Look through the records and copy each line with the string "round" in it.

* * * * * * *

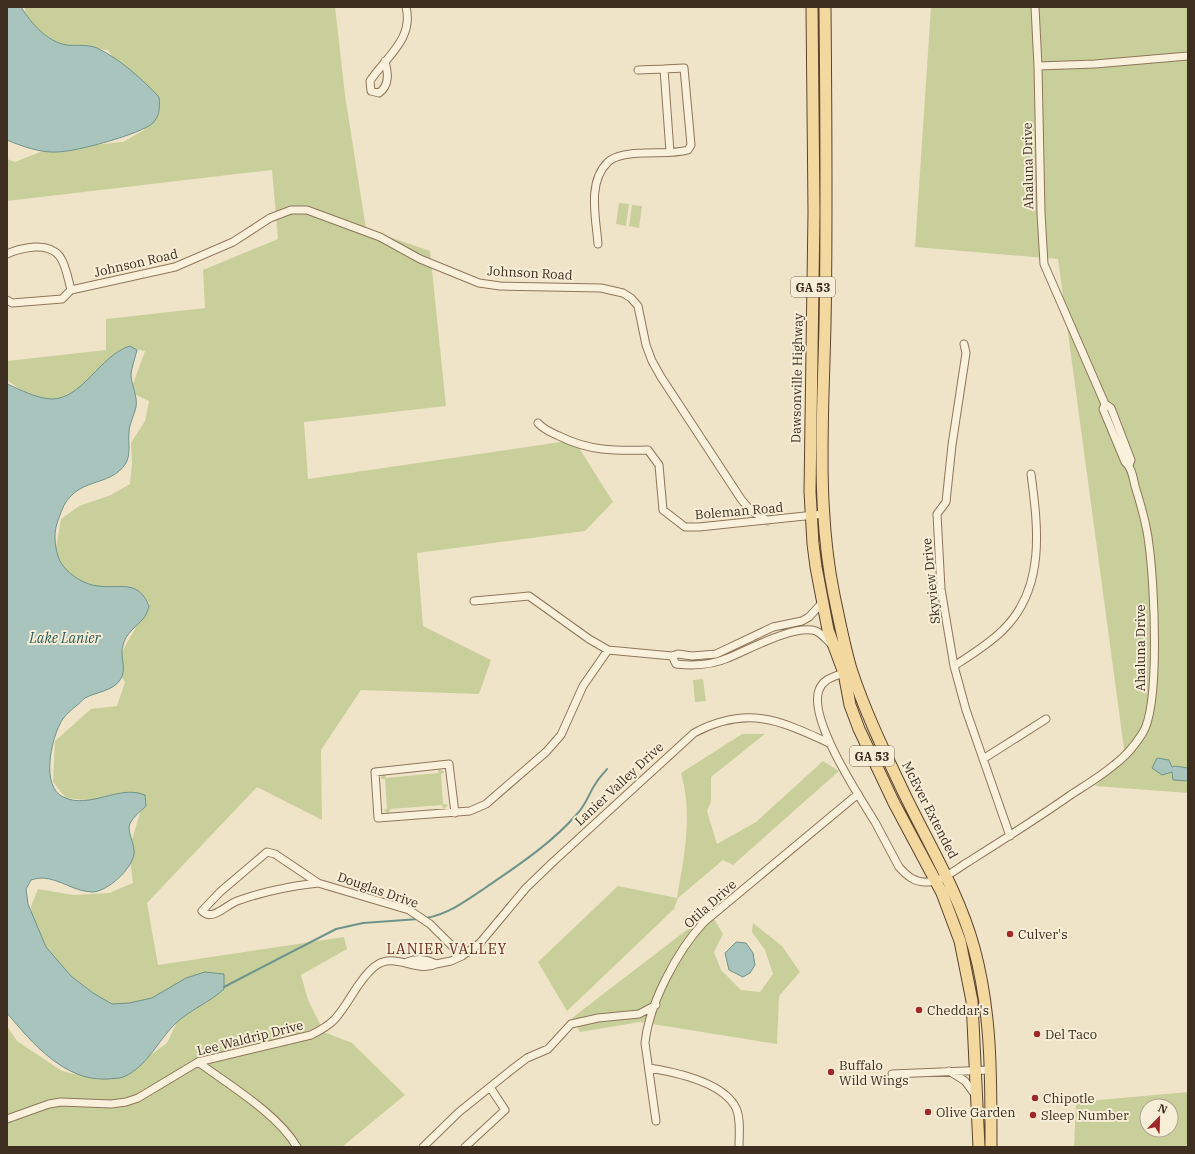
<svg xmlns="http://www.w3.org/2000/svg" width="1195" height="1154" font-family="'IBM Plex Serif',serif">
	<rect width="100%" height="100%" fill="#f0e4c8"/>
	<path fill="#c9cf9b" fill-rule="evenodd" d="M 25,7 L 335,7 L 345,95 L 366,229 L 430,251 L 446,406 L 304,422 L 308,479 L 574,440 L 613,502 L 585,531 L 417,553 L 423,626 L 491,660 L 479,694 L 361,690 L 321,750 L 322,820 L 257,787 L 147,903 L 158,965 L 344,937 L 347,949 L 301,975 L 308,1000 L 324,1032 L 352,1043 L 405,1095 L 342,1147 L 7,1147 L 7,1026 L 17,1041 L 62,1071 L 99,1080 L 134,1067 L 167,1043 L 180,1016 L 110,1006 L 66,974 L 34,937 L 31,906 L 38,889 L 73,895 L 109,893 L 133,883 L 129,850 L 142,806 L 66,798 L 53,782 L 55,741 L 91,709 L 117,706 L 125,682 L 116,668 L 124,648 L 150,603 L 135,597 L 97,594 L 69,576 L 55,553 L 61,519 L 79,506 L 111,495 L 130,484 L 132,463 L 131,443 L 145,421 L 149,401 L 130,392 L 145,351 L 129,348 C 111,364 83,398 58,401 C 40,404 20,390 7,380 L 7,361 L 106,350 L 106,319 L 205,308 L 203,270 L 278,239 L 272,170 L 7,201 L 7,159 L 15,162 L 45,150 L 123,142 L 144,130 L 157,106 L 119,67 L 108,50 L 47,47 L 26,30 Z
		M 931,7 L 1188,7 L 1188,793 L 1095,786 L 1125,756 L 1058,259 L 915,247 Z
		M 619,203 L 629,204 L 626,226 L 616,224 Z
		M 632,205 L 642,206 L 639,228 L 629,226 Z
		M 703,679 L 706,701 L 695,702 L 693,680 Z
		M 742,734 L 765,734 L 711,777 L 711,802 L 707,811 L 717,844 L 756,822 L 823,761 L 839,771 L 733,865 L 723,860 L 678,898 L 674,909 L 567,1011 L 538,962 L 618,886 L 677,898 C 684,857 693,814 681,773 Z
		M 439,769 L 445,772 L 441,774 L 443,804 L 448,805 L 443,810 L 442,805 L 390,809 L 389,814 L 383,810 L 387,809 L 385,779 L 381,779 L 382,775 L 385,774 L 386,778 L 438,773 Z
		M 710,912 L 723,934 L 714,952 L 721,970 L 741,990 L 760,992 L 773,974 L 765,950 L 752,932 L 753,923 L 782,946 L 800,972 L 779,996 L 777,1044 L 640,1022 L 580,1032 L 572,1018 Z
		M 1188,1092 L 1188,1147 L 1074,1147 L 1076,1102 ZM 1147,1106 L 1171,1106 L 1171,1130 L 1147,1130 Z"/>
	<path fill="#a9c4bc" stroke="#6f938a" d="M 7,7 L 21,7 C 31,23 47,42 67,45 C 77,46 87,44 97,48 C 120,59 142,79 159,97 C 160,107 160,115 153,123 C 141,134 75,152 57,152 C 41,153 21,146 7,140 Z
		M 130,346 L 137,350 C 135,358 132,366 131,374 C 131,385 138,396 136,407 C 134,416 129,424 129,433 C 128,443 131,454 126,463 C 110,489 75,475 61,512 C 58,521 55,527 55,536 C 55,546 57,559 64,567 C 71,576 86,585 98,586 C 121,589 138,579 149,606 C 148,610 146,616 143,619 C 135,628 126,633 123,645 C 119,657 128,669 120,680 C 113,691 96,692 85,698 C 82,700 79,704 76,706 C 70,711 63,717 60,724 C 51,741 41,786 63,797 C 90,810 119,784 145,795 L 146,806 C 141,811 130,819 129,827 C 129,836 135,845 134,854 C 132,869 108,891 93,892 C 75,892 60,879 43,878 C 39,878 34,879 31,880 L 26,889 L 28,904 L 46,947 L 71,976 L 93,993 L 112,1004 L 129,1003 L 152,998 L 186,978 L 205,972 L 224,974 L 224,989 C 209,1003 189,1010 174,1025 C 158,1041 146,1068 123,1077 C 119,1079 113,1078 108,1079 C 65,1082 32,1043 7,1013 L 7,384 C 21,390 36,398 51,399 C 82,400 100,355 130,346 Z
		M 1157,758 L 1169,760 L 1172,767 L 1175,766 L 1188,768 L 1188,781 L 1173,780 L 1172,772 L 1162,775 L 1152,768 Z
		M 736,942 L 746,943 L 753,953 L 755,965 L 750,973 L 743,977 L 729,970 L 725,953 Z"/>
	<g fill="none" stroke-linecap="round" stroke-linejoin="round">
		<path stroke="#6f938a" stroke-width="2" d="M 426,918 C 448,914 466,901 485,888 C 517,866 551,844 577,814 C 586,805 589,793 596,783 C 599,778 604,773 607,769
			M 224,987 L 336,929 L 363,923 L 419,919"/>
		<defs>
			<path id="street" d="M 1035,7 L 1038,66 L 1041,213 L 1044,264 L 1105,404 L 1111,408 L 1131,460 L 1129,465
				M 385,61 C 388,73 390,85 379,93 L 371,91 L 370,81 C 386,57 414,39 406,7
				M 1038,66 L 1095,64 L 1188,56
				M 638,70 L 664,69
				M 598,244 C 596,218 587,182 608,162 C 615,155 633,153 643,153 C 658,152 674,154 688,150 L 691,145 L 684,68 L 664,69 L 670,152
				M 7,254 C 15,250 25,248 34,247 C 64,245 65,267 71,290
				M 7,300 L 12,303 L 62,299 L 71,290 L 175,267 L 233,242 L 270,218 L 291,210 L 307,210 L 380,237 L 420,259 L 479,283 L 500,286 L 601,288 L 623,293 L 631,298 L 638,306 L 646,345 L 652,361 L 661,377 L 741,499 L 750,510 L 768,521
				M 964,344 L 966,353 L 952,445 L 946,502 L 937,514 L 941,589 L 954,666 L 966,710 L 1010,836
				M 538,423 C 544,430 551,432 559,436 C 589,451 615,451 648,450 L 659,465 L 663,510 L 685,527 L 699,527 L 824,514
				M 474,601 L 529,596 L 589,639 L 608,650 L 672,656 L 678,654 L 692,656 L 716,654 L 773,627 L 802,621 L 809,617 L 822,603
				M 672,656 L 676,664 C 694,666 712,665 728,658 C 748,650 794,624 816,631 C 821,633 828,641 832,645
				M 954,666 C 971,655 989,644 1003,630 C 1046,588 1038,527 1031,474
				M 848,671 C 836,677 824,677 819,690 C 808,719 859,796 875,822 C 883,837 891,852 899,867 C 907,876 915,883 928,882 C 942,882 956,869 968,862 C 1003,840 1038,818 1072,794 C 1086,785 1101,776 1114,765 C 1125,757 1135,745 1142,734 C 1161,707 1154,580 1149,545 C 1147,525 1141,505 1135,486 C 1133,478 1132,467 1125,462 L 1103,409 L 1105,404
				M 983,759 L 1046,719
				M 455,813 L 449,764 L 375,772 L 378,818 L 470,811 L 486,804 L 546,752 L 561,735 L 583,686 L 608,650
				M 318,883 C 291,886 262,892 237,901 C 226,905 212,922 202,911 L 220,892 L 267,852 L 275,854 L 318,883 L 409,910 L 430,924 L 462,956
				M 436,964 L 451,961 L 462,956 L 480,943 L 526,888 L 553,862 L 694,733 C 747,705 779,720 829,743
				M 198,1062 C 229,1085 278,1114 297,1147
				M 649,1068 C 674,1072 723,1082 736,1108 C 741,1119 739,1134 739,1147
				M 949,1071 L 965,1081 L 976,1096
				M 892,1074 L 989,1070
				M 7,1119 L 49,1104 L 61,1102 L 111,1104 L 126,1102 L 138,1098 L 198,1062 L 311,1035 C 319,1031 327,1027 334,1020 C 349,1004 357,981 374,967 C 394,950 416,974 436,964 C 427,959 416,958 407,962
				M 656,1121 L 645,1043 C 649,1004 677,951 704,922 L 858,794
				M 423,1147 L 459,1112 L 510,1071 L 527,1058 L 548,1049 L 571,1024 L 598,1018 L 639,1014 L 656,1005
				M 465,1147 L 505,1110 L 490,1087"/>
			<path id="primary" d="M 812,7 L 814,212 L 810,492 L 813,544 L 816,567 L 828,630 L 844,673 L 850,705 L 859,729 L 894,803 L 942,893 L 960,941 L 972,1001 L 979,1147
				M 825,7 C 826,113 827,219 825,325 C 823,413 816,508 834,595 C 839,619 844,645 851,669 C 865,712 885,753 904,793 C 929,845 959,893 974,948 C 992,1014 991,1080 991,1147"/>
		</defs>
		<use href="#street" stroke="#8d765c" stroke-width="9"/>
		<use href="#primary" stroke="#5b4430" stroke-width="13"/>
		<use href="#street" stroke="#faf1dc" stroke-width="7"/>
		<use href="#primary" stroke="#f3d9a0" stroke-width="11"/>
	</g>
	<g fill="#9e2a2b" stroke="#f7eed8" stroke-width="1.5">
		<circle cx="1010" cy="934" r="4"/>
		<circle cx="919" cy="1010" r="4"/>
		<circle cx="1037" cy="1034" r="4"/>
		<circle cx="831" cy="1072" r="4"/>
		<circle cx="1035" cy="1098" r="4"/>
		<circle cx="928" cy="1112" r="4"/>
		<circle cx="1033" cy="1115" r="4"/>
	</g>
	<g text-anchor="middle" dominant-baseline="central" stroke-width="4" stroke-linejoin="round" paint-order="stroke">
		<g fill="#f7eed8" stroke="#756857" stroke-width="1">
			<rect x="791" y="277" width="44" height="20" rx="3"/>
			<rect x="850" y="746" width="44" height="20" rx="3"/>
		</g>
		<g font-size="12" font-weight="bold" fill="#3d2e20">
			<text x="813" y="287">GA 53</text>
			<text x="872" y="756">GA 53</text>
		</g>
		<g font-size="13" fill="#3d2e20" stroke="#f7eed8">
			<text transform="translate(1028 166) rotate(-91)">Ahaluna Drive</text>
			<text transform="translate(136 263) rotate(-13)">Johnson Road</text>
			<text transform="translate(530 273) rotate(3)">Johnson Road</text>
			<text transform="translate(797 378) rotate(-89)">Dawsonville Highway</text>
			<text transform="translate(739 511) rotate(-5)">Boleman Road</text>
			<text transform="translate(931 581) rotate(-96)">Skyview Drive</text>
			<text transform="translate(1140 648) rotate(-90)">Ahaluna Drive</text>
			<text transform="translate(619 784) rotate(-43)">Lanier Valley Drive</text>
			<text transform="translate(930 810) rotate(63)">McEver Extended</text>
			<text transform="translate(378 890) rotate(19)">Douglas Drive</text>
			<text transform="translate(710 904) rotate(-42)">Otila Drive</text>
			<text transform="translate(250 1038) rotate(-14)">Lee Waldrip Drive</text>
		</g>
		<g font-size="13" fill="#3d2e20" stroke="#f7eed8" text-anchor="start">
			<text x="1018" y="934">Culver's</text>
			<text x="927" y="1010">Cheddar's</text>
			<text x="1045" y="1034">Del Taco</text>
			<text x="839" y="1065">Buffalo<tspan x="839" dy="15">Wild Wings</tspan></text>
			<text x="1043" y="1098">Chipotle</text>
			<text x="936" y="1112">Olive Garden</text>
			<text x="1041" y="1115">Sleep Number</text>
		</g>
		<g font-size="14" font-style="italic" fill="#2f5d5a" stroke="#f7eed8">
			<text x="65" y="638">Lake Lanier</text>
		</g>
		<g font-size="14" letter-spacing="1" fill="#6b2e1e" stroke="#f7eed8">
			<text x="447" y="949">LANIER VALLEY</text>
		</g>
	</g>
	<rect width="1195" height="1154" fill="none" stroke="#3d2e20" stroke-width="16"/>
	<g transform="translate(1159 1118) rotate(23)"><circle r="19" fill="#f7eed8" stroke="#ada18e"/>
	<path d="M0-3L7 15L0 10L-7 15Z" fill="#9e2a2b"/>
	<text y="-6" font-size="11" font-weight="bold" text-anchor="middle" fill="#3d2e20">N</text>
	</g>
</svg>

* * * * * * *

## [Task output]
	<g fill="none" stroke-linecap="round" stroke-linejoin="round">
	<g text-anchor="middle" dominant-baseline="central" stroke-width="4" stroke-linejoin="round" paint-order="stroke">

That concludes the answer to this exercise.